** Excerpted data follows **

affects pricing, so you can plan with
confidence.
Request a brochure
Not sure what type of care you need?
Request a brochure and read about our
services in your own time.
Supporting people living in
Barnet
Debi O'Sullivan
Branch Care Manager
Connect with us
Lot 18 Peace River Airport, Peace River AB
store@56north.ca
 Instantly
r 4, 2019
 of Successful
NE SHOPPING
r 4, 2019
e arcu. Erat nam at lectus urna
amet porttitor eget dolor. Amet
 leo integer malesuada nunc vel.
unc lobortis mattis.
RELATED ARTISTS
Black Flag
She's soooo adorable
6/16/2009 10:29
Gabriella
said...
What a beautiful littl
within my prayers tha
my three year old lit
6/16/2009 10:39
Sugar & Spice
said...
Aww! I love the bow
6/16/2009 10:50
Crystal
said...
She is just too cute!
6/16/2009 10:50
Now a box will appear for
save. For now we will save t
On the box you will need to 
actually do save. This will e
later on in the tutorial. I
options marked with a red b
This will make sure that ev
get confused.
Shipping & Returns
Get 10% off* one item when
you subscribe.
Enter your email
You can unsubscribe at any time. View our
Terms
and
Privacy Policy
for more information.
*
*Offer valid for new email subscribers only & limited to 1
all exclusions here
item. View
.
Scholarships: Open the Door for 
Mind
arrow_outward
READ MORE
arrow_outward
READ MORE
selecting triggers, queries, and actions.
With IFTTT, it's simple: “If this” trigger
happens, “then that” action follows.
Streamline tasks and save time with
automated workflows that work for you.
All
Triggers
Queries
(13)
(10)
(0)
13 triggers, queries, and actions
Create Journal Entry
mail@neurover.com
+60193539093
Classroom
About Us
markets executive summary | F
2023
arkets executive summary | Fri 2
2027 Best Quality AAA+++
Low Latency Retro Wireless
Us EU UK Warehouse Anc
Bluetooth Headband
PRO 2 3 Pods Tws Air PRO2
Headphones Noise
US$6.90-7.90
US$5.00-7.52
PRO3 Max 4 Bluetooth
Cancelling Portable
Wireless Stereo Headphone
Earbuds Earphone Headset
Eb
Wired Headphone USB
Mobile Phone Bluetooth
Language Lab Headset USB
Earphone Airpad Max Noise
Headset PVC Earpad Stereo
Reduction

** End of Excerpted data **
** Excerpted data follows **

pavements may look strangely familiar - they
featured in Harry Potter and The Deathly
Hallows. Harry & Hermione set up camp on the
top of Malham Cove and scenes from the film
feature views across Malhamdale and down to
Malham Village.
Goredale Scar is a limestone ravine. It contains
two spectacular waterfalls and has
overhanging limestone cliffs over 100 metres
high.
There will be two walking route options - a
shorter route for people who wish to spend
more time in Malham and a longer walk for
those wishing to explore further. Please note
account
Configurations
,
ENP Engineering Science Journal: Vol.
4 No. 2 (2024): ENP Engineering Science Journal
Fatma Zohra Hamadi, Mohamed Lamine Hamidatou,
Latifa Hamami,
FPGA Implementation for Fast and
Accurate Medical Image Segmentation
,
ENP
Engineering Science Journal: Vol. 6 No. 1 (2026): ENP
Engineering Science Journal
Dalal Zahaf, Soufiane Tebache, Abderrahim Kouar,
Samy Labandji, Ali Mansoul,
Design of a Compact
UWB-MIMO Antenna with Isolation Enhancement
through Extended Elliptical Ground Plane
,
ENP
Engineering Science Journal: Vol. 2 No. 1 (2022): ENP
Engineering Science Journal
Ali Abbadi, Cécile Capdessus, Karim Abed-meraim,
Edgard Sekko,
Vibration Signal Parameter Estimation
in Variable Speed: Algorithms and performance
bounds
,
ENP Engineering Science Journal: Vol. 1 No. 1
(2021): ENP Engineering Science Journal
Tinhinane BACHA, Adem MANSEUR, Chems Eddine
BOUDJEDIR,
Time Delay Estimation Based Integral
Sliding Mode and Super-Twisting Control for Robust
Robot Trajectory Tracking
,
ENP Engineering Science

** End of Excerpted data **

Work instruction = If a line in the entries includes the word "Bluetooth", copy that line out.

Task response =
Bluetooth Headband
PRO3 Max 4 Bluetooth
Mobile Phone Bluetooth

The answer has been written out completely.